Problem to solve
Output each of the following lines verbatim, with no changes to spelling, punctuation, or order.

#####

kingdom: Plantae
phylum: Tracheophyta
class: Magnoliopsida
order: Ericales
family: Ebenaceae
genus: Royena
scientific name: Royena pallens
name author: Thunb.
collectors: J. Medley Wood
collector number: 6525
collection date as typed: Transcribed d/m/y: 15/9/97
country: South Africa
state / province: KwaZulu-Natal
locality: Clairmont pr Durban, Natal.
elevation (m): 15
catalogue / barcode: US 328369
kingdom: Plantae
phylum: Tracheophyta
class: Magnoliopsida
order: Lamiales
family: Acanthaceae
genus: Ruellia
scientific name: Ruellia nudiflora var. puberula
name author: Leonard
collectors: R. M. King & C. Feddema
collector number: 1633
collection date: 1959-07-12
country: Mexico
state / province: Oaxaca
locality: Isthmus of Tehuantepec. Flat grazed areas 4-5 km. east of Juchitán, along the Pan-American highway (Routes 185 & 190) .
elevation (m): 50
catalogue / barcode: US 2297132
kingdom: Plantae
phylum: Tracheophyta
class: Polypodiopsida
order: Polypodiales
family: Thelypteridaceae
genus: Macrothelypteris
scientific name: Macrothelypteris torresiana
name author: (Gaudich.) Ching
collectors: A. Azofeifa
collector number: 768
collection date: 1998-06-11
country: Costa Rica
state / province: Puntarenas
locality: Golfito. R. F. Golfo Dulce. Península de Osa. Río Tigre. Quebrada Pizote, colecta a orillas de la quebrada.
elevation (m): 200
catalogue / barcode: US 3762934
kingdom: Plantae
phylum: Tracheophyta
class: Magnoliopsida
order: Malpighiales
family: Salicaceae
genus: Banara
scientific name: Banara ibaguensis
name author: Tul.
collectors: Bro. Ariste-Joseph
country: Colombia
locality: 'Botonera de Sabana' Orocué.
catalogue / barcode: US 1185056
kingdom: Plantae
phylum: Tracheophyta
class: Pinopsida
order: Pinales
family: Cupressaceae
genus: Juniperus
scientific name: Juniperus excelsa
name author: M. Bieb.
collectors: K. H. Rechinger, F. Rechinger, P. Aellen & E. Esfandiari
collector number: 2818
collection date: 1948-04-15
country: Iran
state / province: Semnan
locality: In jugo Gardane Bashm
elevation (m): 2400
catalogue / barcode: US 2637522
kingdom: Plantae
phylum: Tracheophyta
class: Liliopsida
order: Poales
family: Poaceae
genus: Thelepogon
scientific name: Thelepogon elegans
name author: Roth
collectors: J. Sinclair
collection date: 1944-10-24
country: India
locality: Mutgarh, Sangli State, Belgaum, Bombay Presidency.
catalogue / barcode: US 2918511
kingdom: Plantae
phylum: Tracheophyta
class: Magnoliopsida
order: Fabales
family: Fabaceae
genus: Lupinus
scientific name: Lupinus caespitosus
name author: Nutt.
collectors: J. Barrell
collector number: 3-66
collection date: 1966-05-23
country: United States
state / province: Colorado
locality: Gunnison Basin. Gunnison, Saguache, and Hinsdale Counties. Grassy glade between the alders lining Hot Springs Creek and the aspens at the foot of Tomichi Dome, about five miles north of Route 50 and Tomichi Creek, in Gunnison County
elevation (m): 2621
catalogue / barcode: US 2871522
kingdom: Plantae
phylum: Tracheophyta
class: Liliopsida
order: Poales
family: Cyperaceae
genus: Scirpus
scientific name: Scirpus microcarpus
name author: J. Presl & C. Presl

#####

Written answer
kingdom: Plantae
phylum: Tracheophyta
class: Magnoliopsida
order: Ericales
family: Ebenaceae
genus: Royena
scientific name: Royena pallens
name author: Thunb.
collectors: J. Medley Wood
collector number: 6525
collection date as typed: Transcribed d/m/y: 15/9/97
country: South Africa
state / province: KwaZulu-Natal
locality: Clairmont pr Durban, Natal.
elevation (m): 15
catalogue / barcode: US 328369
kingdom: Plantae
phylum: Tracheophyta
class: Magnoliopsida
order: Lamiales
family: Acanthaceae
genus: Ruellia
scientific name: Ruellia nudiflora var. puberula
name author: Leonard
collectors: R. M. King & C. Feddema
collector number: 1633
collection date: 1959-07-12
country: Mexico
state / province: Oaxaca
locality: Isthmus of Tehuantepec. Flat grazed areas 4-5 km. east of Juchitán, along the Pan-American highway (Routes 185 & 190) .
elevation (m): 50
catalogue / barcode: US 2297132
kingdom: Plantae
phylum: Tracheophyta
class: Polypodiopsida
order: Polypodiales
family: Thelypteridaceae
genus: Macrothelypteris
scientific name: Macrothelypteris torresiana
name author: (Gaudich.) Ching
collectors: A. Azofeifa
collector number: 768
collection date: 1998-06-11
country: Costa Rica
state / province: Puntarenas
locality: Golfito. R. F. Golfo Dulce. Península de Osa. Río Tigre. Quebrada Pizote, colecta a orillas de la quebrada.
elevation (m): 200
catalogue / barcode: US 3762934
kingdom: Plantae
phylum: Tracheophyta
class: Magnoliopsida
order: Malpighiales
family: Salicaceae
genus: Banara
scientific name: Banara ibaguensis
name author: Tul.
collectors: Bro. Ariste-Joseph
country: Colombia
locality: 'Botonera de Sabana' Orocué.
catalogue / barcode: US 1185056
kingdom: Plantae
phylum: Tracheophyta
class: Pinopsida
order: Pinales
family: Cupressaceae
genus: Juniperus
scientific name: Juniperus excelsa
name author: M. Bieb.
collectors: K. H. Rechinger, F. Rechinger, P. Aellen & E. Esfandiari
collector number: 2818
collection date: 1948-04-15
country: Iran
state / province: Semnan
locality: In jugo Gardane Bashm
elevation (m): 2400
catalogue / barcode: US 2637522
kingdom: Plantae
phylum: Tracheophyta
class: Liliopsida
order: Poales
family: Poaceae
genus: Thelepogon
scientific name: Thelepogon elegans
name author: Roth
collectors: J. Sinclair
collection date: 1944-10-24
country: India
locality: Mutgarh, Sangli State, Belgaum, Bombay Presidency.
catalogue / barcode: US 2918511
kingdom: Plantae
phylum: Tracheophyta
class: Magnoliopsida
order: Fabales
family: Fabaceae
genus: Lupinus
scientific name: Lupinus caespitosus
name author: Nutt.
collectors: J. Barrell
collector number: 3-66
collection date: 1966-05-23
country: United States
state / province: Colorado
locality: Gunnison Basin. Gunnison, Saguache, and Hinsdale Counties. Grassy glade between the alders lining Hot Springs Creek and the aspens at the foot of Tomichi Dome, about five miles north of Route 50 and Tomichi Creek, in Gunnison County
elevation (m): 2621
catalogue / barcode: US 2871522
kingdom: Plantae
phylum: Tracheophyta
class: Liliopsida
order: Poales
family: Cyperaceae
genus: Scirpus
scientific name: Scirpus microcarpus
name author: J. Presl & C. Presl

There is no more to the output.